One other interesting detail that we noted in the opening pages of each text is the metaphor of the garden that has been overrun and turned into "ruinate." In Rhys's novel, the garden that used to be "large and beautiful" has now "gone wild," with "a smell of dead flowers mixed with the fresh living smell." The suggestions are perhaps ambivalent here, as in one sense they point to the loss of innocence and the downfall of the Cosway family (with which we sympathize), but in another sense to the demise of the colonial ideal (and certainly the lushness of the island environs and vegetation in Part II becomes an antagonist to the controlling desires (both literal and narrative) of Rochester). The implications are similarly ambivalent in No Telephone to Heaven, perhaps? That is, there's something restorative about an undisturbed nature returning to an original state of wildness, but it also seems to represent a loss of connection (to the matrilineal heritage, among other things).
It may be worth calling attention to the similarities between Section V of Cliff's novel and Book Five of Omeros (Edward Said's "voyage in," in which the figure from the colony must travel to the heart of empire as part of his/her educational process, and hope to find a balm for a psychic wound), and it seems necessary as well to note the wounds of various sorts in this novel (in this sense, again, there's very rich overlap between NTTH and Omeros, which would contain possibilities for another fine paper topic): there are the very prominent physical wounds (Paul and his family and especially Mavis, Bobby, Clare's womb, etc.), but also a variety of psychic and figurative wounds (Christopher, Clare, Harry/Harriet, etc.).

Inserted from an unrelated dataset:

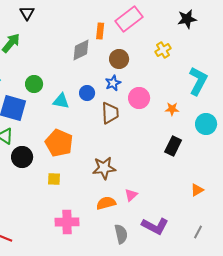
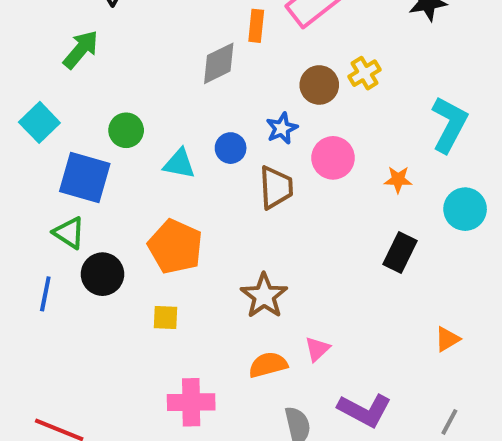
yellow cross: (163, 50) -> (365, 73), moved
brown circle: (119, 59) -> (319, 85), moved
brown star: (104, 168) -> (264, 296), turned -30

There are obviously a myriad of other scenes and moments in Cliff's novel that we'd still do well to address. I think, for example, of (1) Clare's & Boy's experience at the New York high school ("no place for in-betweens" (99), (2) the system of racial classification (see that paragraph on New World racial categories on p.56) that dates back to the late 16th century and continues to have damaging effects on the characters of this novel, (3) the paragraphs involving Clare's identification with Bertha ("Caliban. Carib. Cannibal. Cimarron. All Bertha. All Clare" (116)) in Jane Eyre, (4) the insights Clare gleans from encountering the bronze state of Pocahontas (another woman who was renamed) (pp.136-7), (5) the scene with Clare and Harry/Harriet in the nightclub designed "to suggest a galleon on the Spanish Main" (121), and a good many others ... We eventually realize that this text is something of a bildungsroman, with Clare slowly coming into a more enlightened awareness of history and of her own identity (it's a very expanded version of what happens to Antoinette in those final paragraphs of Wide Sargasso Sea, when she resolves to put the torch to Thornfield Hall and everything it represents). Cliff's novel is circular in this regard: everything that happens helps us to understand how she ends up being in the rebels' van at the beginning of the novel.
Anyway, it would be great to gather together some more comments on No Telephone to Heaven. Have at it, if you're so inclined!